Le 31 décembre 1943 à 5 heures du matin, des résistants font la tournée des kiosquiers et substituent, sous prétexte de censure par la police allemande, les exemplaires du Nouvelliste par la nouvelle version.
À 8 heures, quand la supercherie est découverte, la plupart des 25 000 exemplaires falsifiés ont été vendus. Ni la police française ni la Gestapo n’éclairciront jamais l’affaire.
Le 21 mai 1944 vers midi, la Gestapo inspecte l’imprimerie. Eugène Pons est présent. La Gestapo ne trouve rien, mais, en partant, décide d’arrêter l’ouvrier d’origine alsacienne Charles Lang. Eugène s’interpose.
Charles et Eugène sont emmenés ensemble à la Prison Montluc ; ils seront interrogés par le chef de la Gestapo lyonnaise, Klaus Barbie.
Le 1er juillet, Eugène est dans le camp de transit de Compiègne. Le 15, il est transféré avec Charles et 1500 hommes en Allemagne dans le camp de travail de Neuergamme.

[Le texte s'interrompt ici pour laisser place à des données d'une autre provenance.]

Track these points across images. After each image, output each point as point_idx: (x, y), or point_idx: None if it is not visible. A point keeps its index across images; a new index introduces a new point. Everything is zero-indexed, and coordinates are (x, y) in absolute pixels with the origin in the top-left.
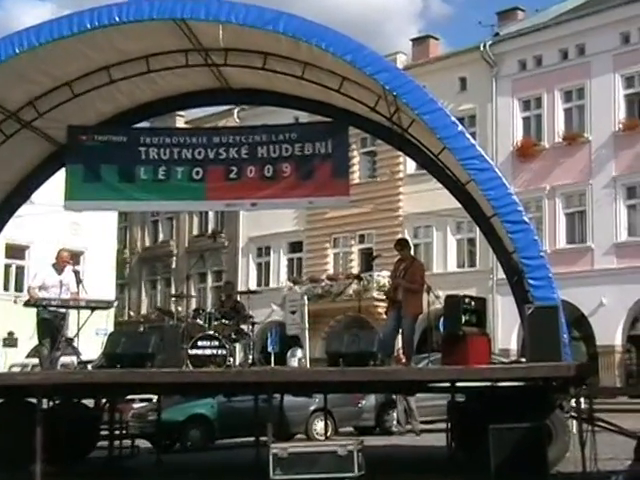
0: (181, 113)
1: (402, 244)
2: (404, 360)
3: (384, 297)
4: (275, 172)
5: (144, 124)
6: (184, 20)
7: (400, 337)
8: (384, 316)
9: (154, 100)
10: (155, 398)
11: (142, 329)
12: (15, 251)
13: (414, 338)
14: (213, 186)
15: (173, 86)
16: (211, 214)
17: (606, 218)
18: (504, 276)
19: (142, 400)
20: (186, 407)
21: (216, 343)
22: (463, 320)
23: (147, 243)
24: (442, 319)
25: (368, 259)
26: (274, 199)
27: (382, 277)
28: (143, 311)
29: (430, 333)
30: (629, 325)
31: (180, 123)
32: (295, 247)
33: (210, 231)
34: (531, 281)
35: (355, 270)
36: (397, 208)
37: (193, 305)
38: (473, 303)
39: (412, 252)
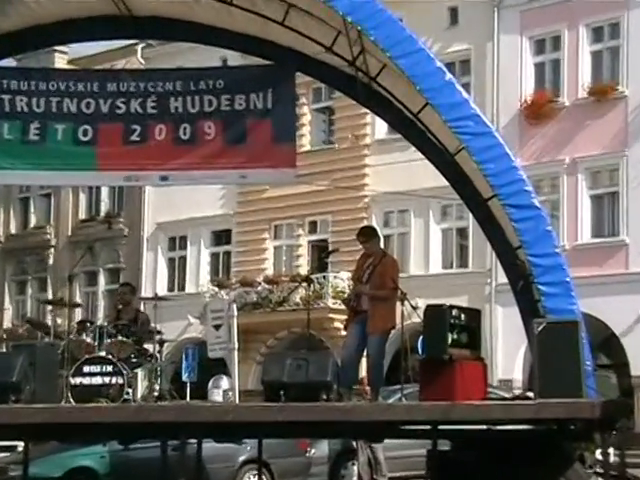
0: (62, 49)
1: (368, 234)
2: (369, 393)
3: (343, 307)
4: (194, 134)
5: (8, 62)
6: None
7: (364, 362)
8: (343, 333)
9: (23, 29)
10: (21, 446)
11: (4, 349)
12: None
13: (383, 363)
14: (107, 152)
15: (50, 10)
16: (104, 191)
17: None
18: (506, 280)
19: (2, 449)
20: (65, 458)
21: (109, 369)
22: (450, 339)
23: (13, 229)
24: (421, 338)
25: (321, 255)
26: (192, 171)
27: (340, 279)
28: (6, 324)
29: (405, 357)
30: None
31: (61, 63)
32: (221, 238)
33: (103, 214)
34: (542, 287)
35: (304, 270)
36: (362, 186)
37: (78, 316)
38: (463, 316)
39: (381, 245)
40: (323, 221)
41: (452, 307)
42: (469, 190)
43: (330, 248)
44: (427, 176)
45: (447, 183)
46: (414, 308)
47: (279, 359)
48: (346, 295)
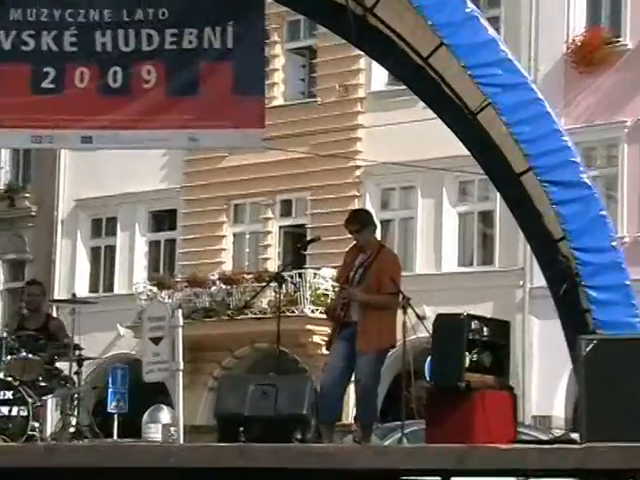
0: None
1: (359, 220)
2: (358, 432)
3: (324, 316)
4: (127, 81)
5: None
6: None
7: (353, 389)
8: (324, 352)
9: None
10: None
11: None
12: None
13: (377, 392)
14: (8, 103)
15: None
16: (4, 155)
17: None
18: (543, 282)
19: None
20: None
21: (9, 395)
22: (468, 361)
23: None
24: (429, 359)
25: (297, 246)
26: (124, 130)
27: (322, 279)
28: None
29: (407, 384)
30: None
31: None
32: (163, 221)
33: (2, 187)
34: (592, 292)
35: (273, 266)
36: (352, 154)
37: None
38: (487, 330)
39: (378, 235)
40: (300, 200)
41: (471, 317)
42: (496, 161)
43: (309, 237)
44: (439, 142)
45: (466, 151)
46: (420, 319)
47: (239, 385)
48: (329, 301)
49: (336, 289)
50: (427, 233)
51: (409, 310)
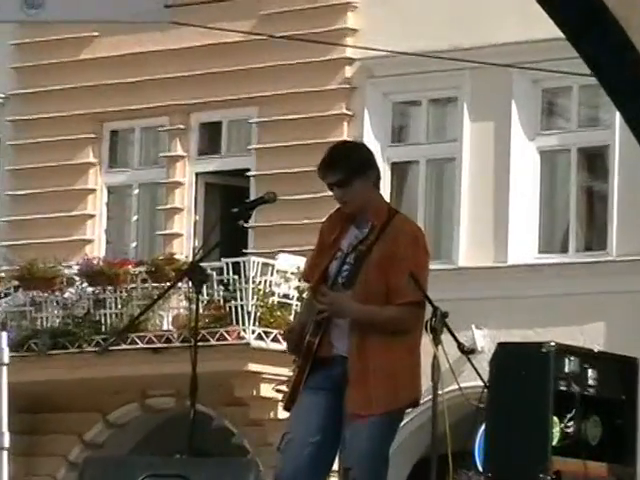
0: None
1: (350, 163)
2: None
3: (282, 346)
4: None
5: None
6: None
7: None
8: (282, 414)
9: None
10: None
11: None
12: None
13: None
14: None
15: None
16: None
17: None
18: None
19: None
20: None
21: None
22: (558, 434)
23: None
24: (482, 429)
25: (232, 212)
26: None
27: (279, 276)
28: None
29: (445, 475)
30: None
31: None
32: None
33: None
34: None
35: (183, 249)
36: (338, 36)
37: None
38: (593, 376)
39: (385, 195)
40: (236, 124)
41: (564, 351)
42: (610, 45)
43: (254, 195)
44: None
45: (557, 32)
46: (466, 352)
47: (116, 475)
48: (292, 317)
49: (304, 294)
50: (478, 190)
51: (444, 336)
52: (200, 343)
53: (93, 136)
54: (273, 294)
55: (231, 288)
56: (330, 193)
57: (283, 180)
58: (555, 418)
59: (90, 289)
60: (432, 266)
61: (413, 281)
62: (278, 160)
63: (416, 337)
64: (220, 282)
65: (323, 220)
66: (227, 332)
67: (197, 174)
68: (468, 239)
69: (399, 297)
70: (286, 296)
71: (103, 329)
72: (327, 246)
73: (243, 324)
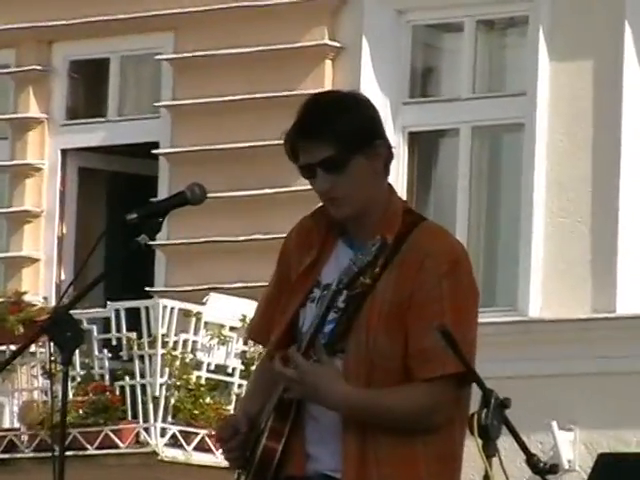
0: None
1: (341, 125)
2: None
3: (217, 458)
4: None
5: None
6: None
7: None
8: None
9: None
10: None
11: None
12: None
13: None
14: None
15: None
16: None
17: None
18: None
19: None
20: None
21: None
22: None
23: None
24: None
25: (128, 218)
26: None
27: (209, 333)
28: None
29: None
30: None
31: None
32: None
33: None
34: None
35: (37, 285)
36: None
37: None
38: None
39: (401, 192)
40: (136, 60)
41: None
42: None
43: (169, 189)
44: None
45: None
46: (542, 472)
47: None
48: (231, 408)
49: (254, 366)
50: (562, 182)
51: (503, 440)
52: (69, 452)
53: None
54: (198, 366)
55: (125, 355)
56: (305, 184)
57: (216, 162)
58: None
59: None
60: (482, 316)
61: (446, 340)
62: (207, 128)
63: (454, 437)
64: (106, 344)
65: (288, 231)
66: (117, 432)
67: (64, 151)
68: (546, 271)
69: (425, 368)
70: (221, 369)
71: None
72: (296, 278)
73: (146, 419)
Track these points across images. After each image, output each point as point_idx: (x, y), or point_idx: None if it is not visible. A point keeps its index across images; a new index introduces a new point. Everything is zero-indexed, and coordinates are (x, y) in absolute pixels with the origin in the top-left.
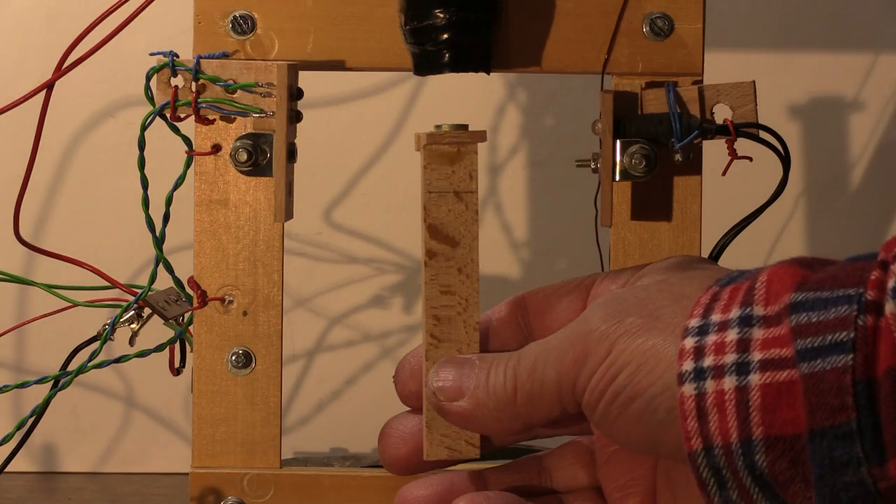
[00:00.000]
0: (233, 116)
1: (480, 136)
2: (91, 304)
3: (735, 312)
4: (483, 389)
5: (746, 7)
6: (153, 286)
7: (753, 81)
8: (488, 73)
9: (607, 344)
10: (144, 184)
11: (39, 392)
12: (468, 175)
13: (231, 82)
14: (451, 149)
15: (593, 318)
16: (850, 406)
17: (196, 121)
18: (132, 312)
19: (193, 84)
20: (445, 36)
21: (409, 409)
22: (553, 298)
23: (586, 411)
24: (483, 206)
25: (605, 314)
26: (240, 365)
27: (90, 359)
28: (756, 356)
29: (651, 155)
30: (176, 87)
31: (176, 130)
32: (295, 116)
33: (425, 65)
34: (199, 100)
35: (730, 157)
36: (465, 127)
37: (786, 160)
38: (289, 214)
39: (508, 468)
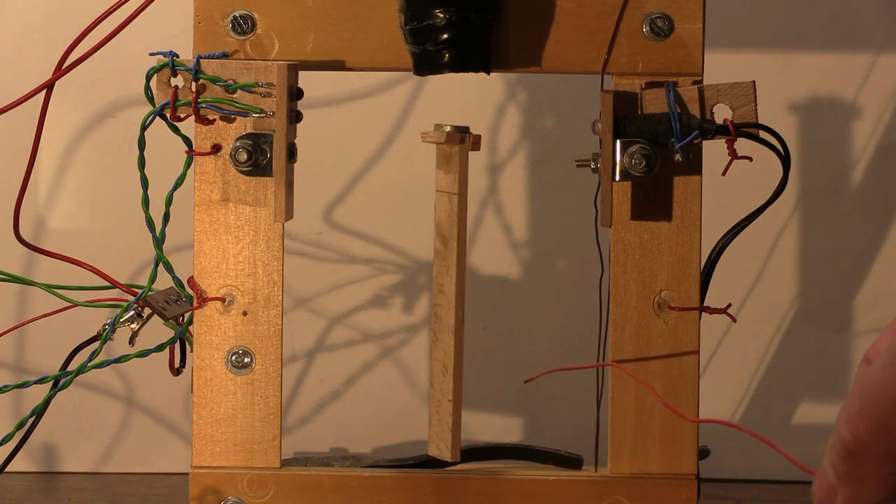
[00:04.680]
0: (233, 116)
1: (460, 138)
2: (91, 304)
3: None
4: (830, 458)
5: (746, 7)
6: (153, 286)
7: (753, 81)
8: (488, 73)
9: None
10: (144, 184)
11: (39, 392)
12: (455, 177)
13: (231, 82)
14: (448, 150)
15: None
16: None
17: (196, 121)
18: (132, 312)
19: (193, 84)
20: (445, 36)
21: None
22: None
23: None
24: (483, 206)
25: None
26: (240, 365)
27: (90, 359)
28: None
29: (651, 155)
30: (176, 87)
31: (176, 130)
32: (295, 116)
33: (425, 65)
34: (199, 100)
35: (730, 157)
36: (466, 129)
37: (786, 160)
38: (289, 214)
39: None
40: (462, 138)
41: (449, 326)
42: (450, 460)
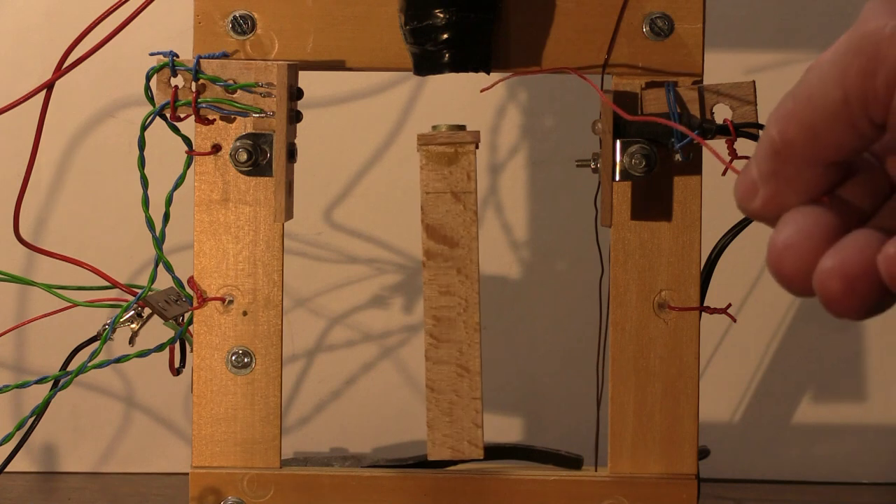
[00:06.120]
0: (233, 116)
1: (475, 136)
2: (91, 304)
3: None
4: (756, 156)
5: (746, 7)
6: (153, 286)
7: (753, 81)
8: (488, 73)
9: None
10: (144, 184)
11: (39, 392)
12: (466, 175)
13: (231, 82)
14: (448, 149)
15: (875, 18)
16: None
17: (196, 121)
18: (132, 312)
19: (193, 84)
20: (445, 36)
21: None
22: None
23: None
24: (483, 206)
25: (888, 9)
26: (240, 365)
27: (90, 359)
28: None
29: (651, 155)
30: (176, 87)
31: (176, 130)
32: (295, 116)
33: (425, 65)
34: (199, 100)
35: (730, 157)
36: (462, 127)
37: None
38: (289, 214)
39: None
40: (476, 135)
41: (469, 325)
42: (480, 457)
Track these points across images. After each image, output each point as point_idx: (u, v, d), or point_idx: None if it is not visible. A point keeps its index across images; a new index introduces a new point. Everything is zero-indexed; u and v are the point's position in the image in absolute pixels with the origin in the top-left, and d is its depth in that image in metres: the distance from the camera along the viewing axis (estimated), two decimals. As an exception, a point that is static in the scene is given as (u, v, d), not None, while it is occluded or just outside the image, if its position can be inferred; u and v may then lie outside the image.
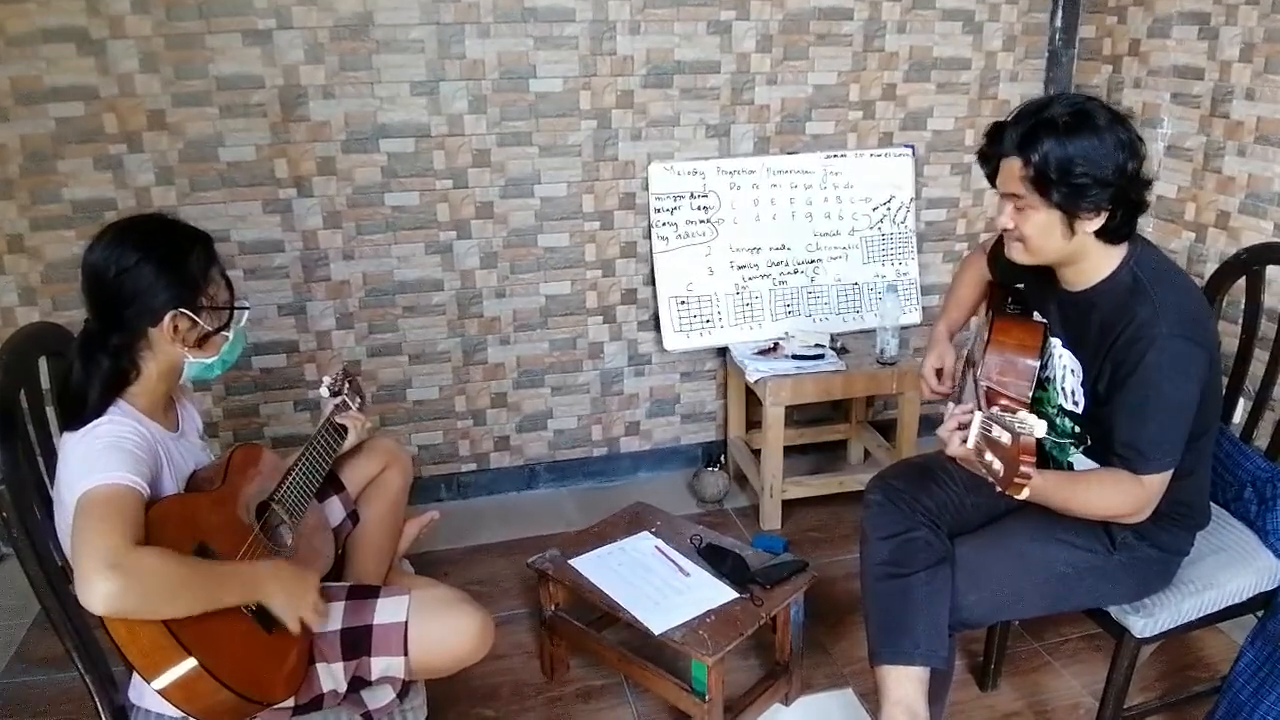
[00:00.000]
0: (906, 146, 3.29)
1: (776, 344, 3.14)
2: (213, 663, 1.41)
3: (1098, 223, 1.61)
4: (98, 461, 1.43)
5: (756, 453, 3.18)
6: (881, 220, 3.31)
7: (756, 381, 2.97)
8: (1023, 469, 1.36)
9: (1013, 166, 1.61)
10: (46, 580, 1.47)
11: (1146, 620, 1.82)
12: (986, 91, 3.31)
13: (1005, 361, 1.77)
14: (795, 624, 2.24)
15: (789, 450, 3.13)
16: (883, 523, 1.90)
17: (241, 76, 2.76)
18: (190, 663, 1.39)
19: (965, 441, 1.49)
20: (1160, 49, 2.91)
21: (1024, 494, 1.40)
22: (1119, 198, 1.59)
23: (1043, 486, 1.54)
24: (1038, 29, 3.28)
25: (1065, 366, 1.78)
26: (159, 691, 1.39)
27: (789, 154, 3.20)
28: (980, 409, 1.49)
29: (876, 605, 1.87)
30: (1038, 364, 1.77)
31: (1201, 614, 1.89)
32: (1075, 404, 1.77)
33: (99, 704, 1.56)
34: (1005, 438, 1.39)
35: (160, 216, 1.65)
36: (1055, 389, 1.81)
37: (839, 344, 3.15)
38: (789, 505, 3.11)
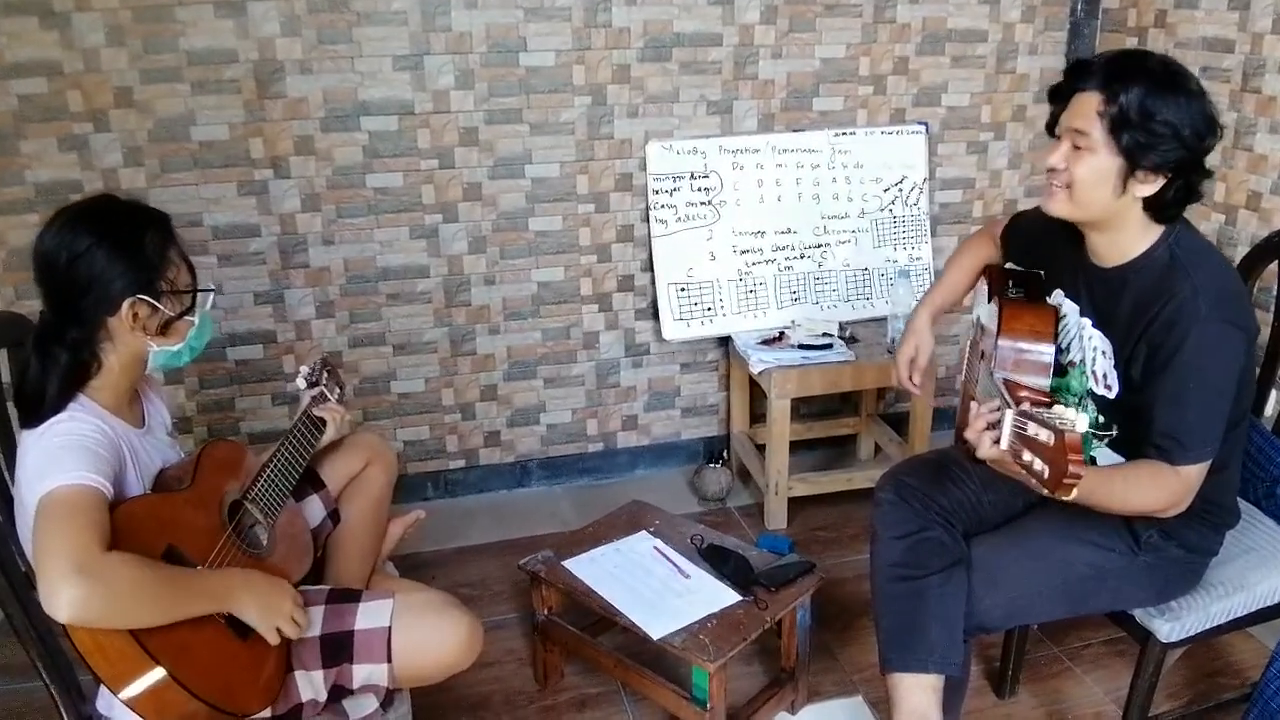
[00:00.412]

Eugène Pons porte le matricule 36921, il est affecté au transport de pierres sur le canal de l’Elbe, puis à l’atelier de tressage de cheveux. Il meurt d’épuisement le 24 février 1945.
Eugène avait 58 ans.

Quelques commentaires d'Yves MASSOT :
Véronique BLETTERY est ma nièce et ma filleule. Sa mère (qui est ma sœur) m’a envoyé le texte ci-dessus, qui m’a rappelé de nombreux souvenirs. J’ai donc proposé à l’auteure de le publier sur mon blog. Merci d'avoir accepté !
Eugène PONS habitait rue de Dijon. La ville a décidé de lui rendre hommage en donnant son nom à cette rue. Elle relie le quai Herbouville, qui bordure le Rhône sur sa rive droite, à la place Adrien-Godin, en passant par la rue Artaud.
La maison de ma famille paternelle se trouvait en face de celle d’Eugène Pons. Ils entretenaient une amitié profonde. Les époux Pons ont aidé ma grand-mère lors du décès de son mari.
Quand nous étions enfants, nous allions souvent à la Croix-Rousse. À plusieurs reprises, nous avons rencontré Madame Pons : je me souviens de sa gentillesse et sa discrétion.
Pour aller de Paris à Lyon, on prenait le train tracté par une locomotive à vapeur. Le voyage durait six heures et à chaque gare, la loco faisait le plein d'eau. Des employés tapaient sur les roues avec leur marteau afin de vérifier qu'elles ne soient pas fêlées. Le confort de la troisième classe restait très spartiate.
Merci, Véronique, d’avoir remué tous ces souvenirs.